El tipo miró a Driver, y luego desplazó la vista a la calle:

—Bueno, vale.

—Lo que me gustaría es saber de dónde venía.

—¿Por qué?

—El conocimiento nos hace mejores personas, ¿no crees?

—No —repuso el otro—. La verdad es que no. No lo creo en absoluto. Me tiro cuatro años en la universidad, abrillantando pupitres con el culo, más tres años en la facultad de Derecho, y acabo de recadero. Ya sabes por dónde puedes meterte el conocimiento.

—En algún momento tomaste esa decisión.

—Decisiones, sí, claro, en eso consiste todo, ¿no? El libre albedrío, el bien común. Aún tengo por ahí los apuntes de clase.

—Las decisiones no tienen por qué ser permanentes.

El hombre se volvió hacia él:

—¿Vienes de salir en el programa de Oprah o qué?

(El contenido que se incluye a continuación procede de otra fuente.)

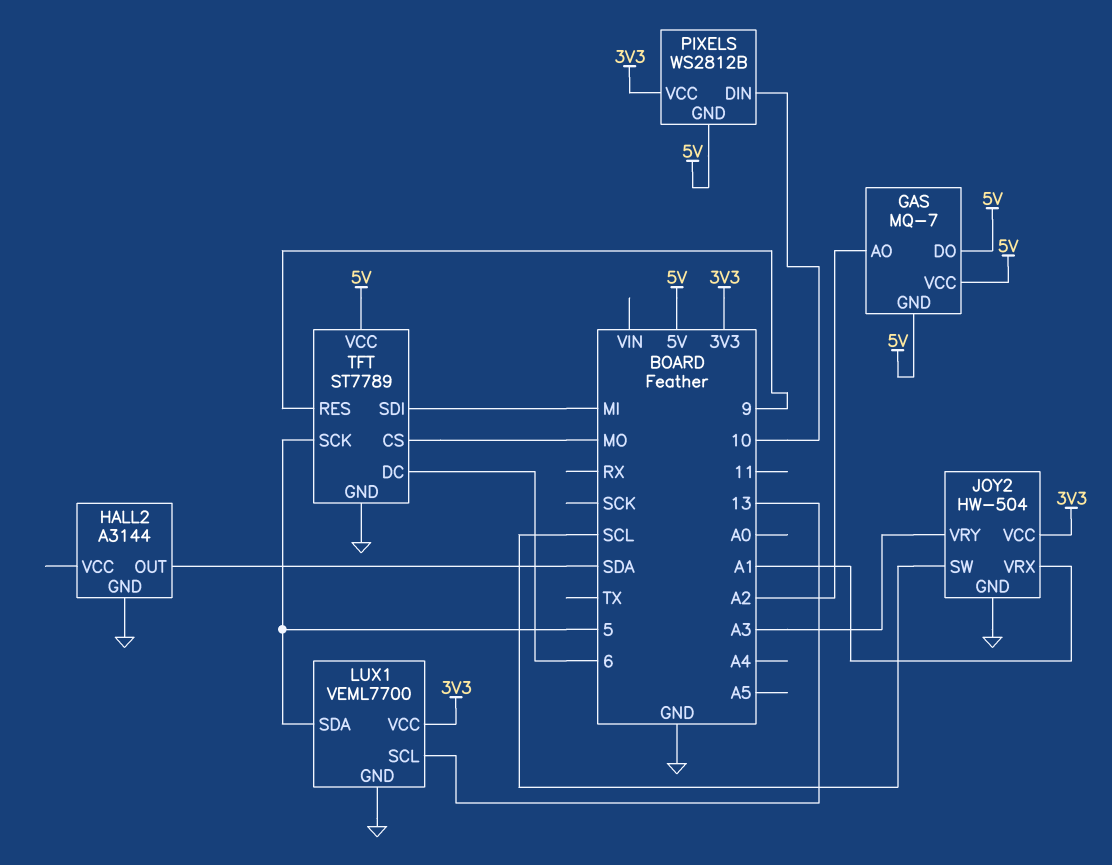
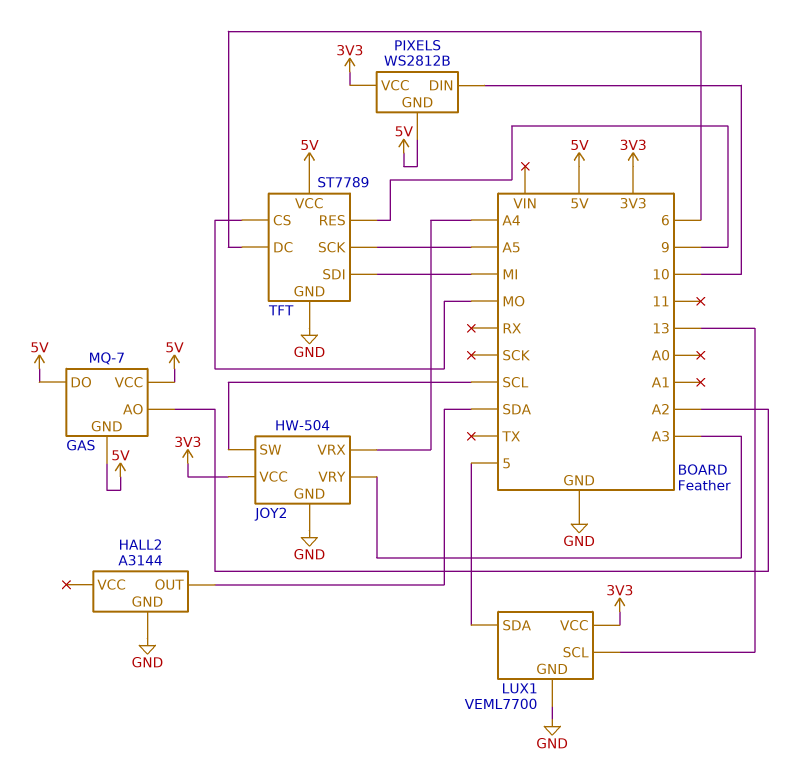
JOY2 pin VRX: A1 -> A4
TFT pin SCK: 5 -> A5

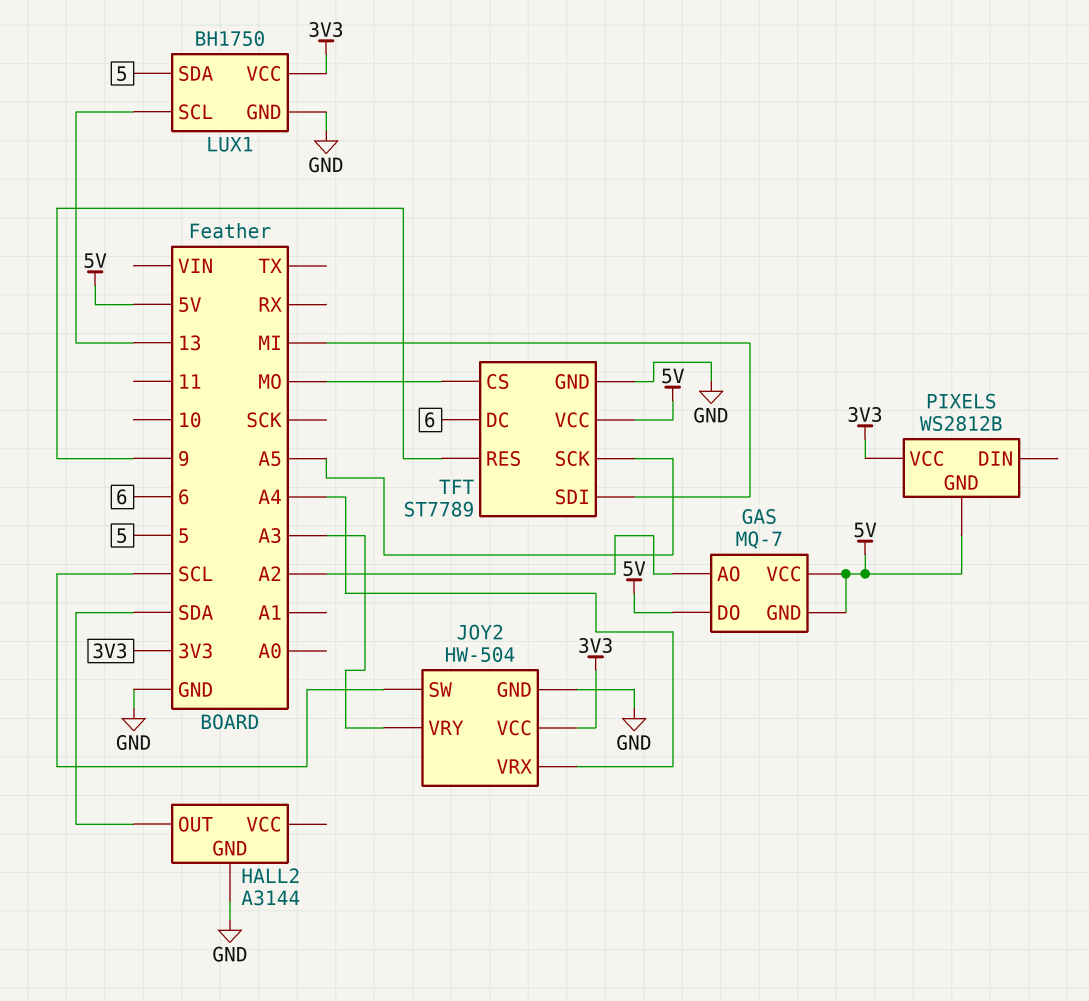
LUX1: VEML7700 -> BH1750
PIXELS pin DIN: 10 -> none

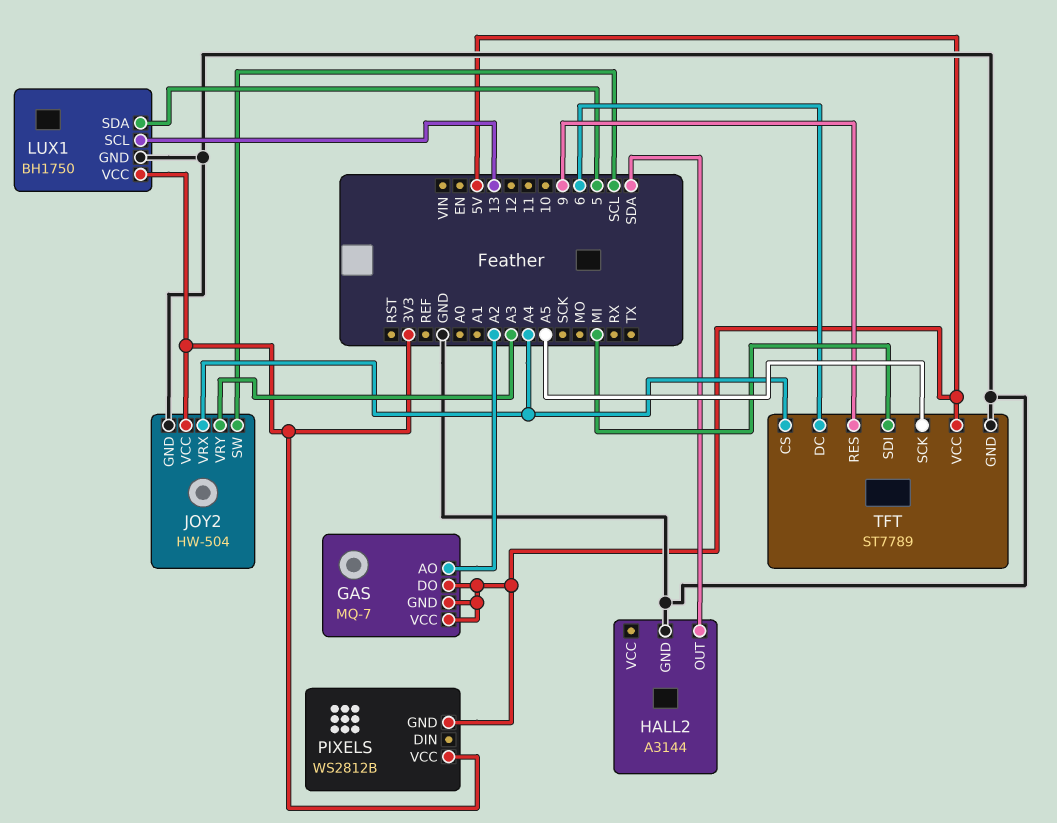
TFT pin CS: MO -> A4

Se quedaron mirando a un carcamal canoso que iba en un carrito de golf a treinta kilómetros por hora. Llevaba una banderita americana colgando de una antena, en un extremo, y más de una docena de pegatinas enganchadas a ambos lados del vehículo.

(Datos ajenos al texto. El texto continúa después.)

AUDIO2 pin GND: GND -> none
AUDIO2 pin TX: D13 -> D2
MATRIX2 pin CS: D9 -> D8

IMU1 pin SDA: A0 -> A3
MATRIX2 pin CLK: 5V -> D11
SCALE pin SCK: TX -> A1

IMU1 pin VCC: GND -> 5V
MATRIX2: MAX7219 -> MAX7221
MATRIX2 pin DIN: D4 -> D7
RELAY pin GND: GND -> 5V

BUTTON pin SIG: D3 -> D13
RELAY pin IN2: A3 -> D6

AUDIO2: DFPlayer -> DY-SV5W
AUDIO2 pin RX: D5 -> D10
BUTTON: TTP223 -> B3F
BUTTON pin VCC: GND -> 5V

—¿Y ese dinero? —preguntó Driver.

—Ya sabes que no puedo decírtelo.

—Volvemos al tema del conocimiento —Driver apoyó ambas manos en el volante—. Me temo que no vas a salir de este coche.

—¿Te crees que puedes hacer eso?

—Donde yo vivo, sucede en un minuto. Y un minuto después, el liquidador está zampándose un bocadillo.

El viejales aparcó junto al Mail N More. Sacó una bolsa de plástico, de las del supermercado, del bolsillo de atrás, la abrió y entró. Salió con lo que parecían unas pocas cartas dentro de la bolsa.

—Probablemente, el momento álgido de su jornada.

—Todo es cuestión de perspectiva —sentenció Driver.

—Pues sí.

Se quedaron viendo cómo el carrito de golf reemprendía el camino por la calle, mientras se amontonaban tras él los coches.

—Acabé los estudios entre el diez por ciento más destacable de mi promoción. Había triunfado. El campus lleno de empresas en busca de talento, fijándose en mí. Cuando un bufete de primera me ofreció un trabajo, lo acepté. Había como tres jefes y doscientos indios, cada uno de ellos entre el diez por ciento más notable de su promoción, cada uno de ellos más listo que el hambre. Pero resulta que el bufete no había contratado a otro indio, sino que se habían comprado un caballo nuevo.

Driver se mantenía en silencio.

—El corral está en Highland, cerca de la Avenida 24. Genneman, Brewer & Sims. Este recado en concreto procede de Tim, el ayudante de Joseph Brewer. Pelo amarillo. Rubio no, amarillo. Y la ropa le aprieta un poco. Eso es todo lo que sé. —El carrito torció hacia el este, cuatro manzanas más allá—. Para que conste en acta: hice la entrega. Me largo, aparezco por el despacho, todo en orden.

—Y nadie está al corriente de nuestra conversación.

—A eso me refiero.

—Ya te lo he dicho: era privada.

Driver salió del Saturn y vio cómo se marchaba. No podía evitar pensar en ese hombre, que no era mucho más joven que él, francamente, como en un crío. ¿Cómo era aquella frase de Manny? «Arrojado al mundo». Un caballo nuevo, había dicho el chaval. Y ensillado, definitivamente ensillado.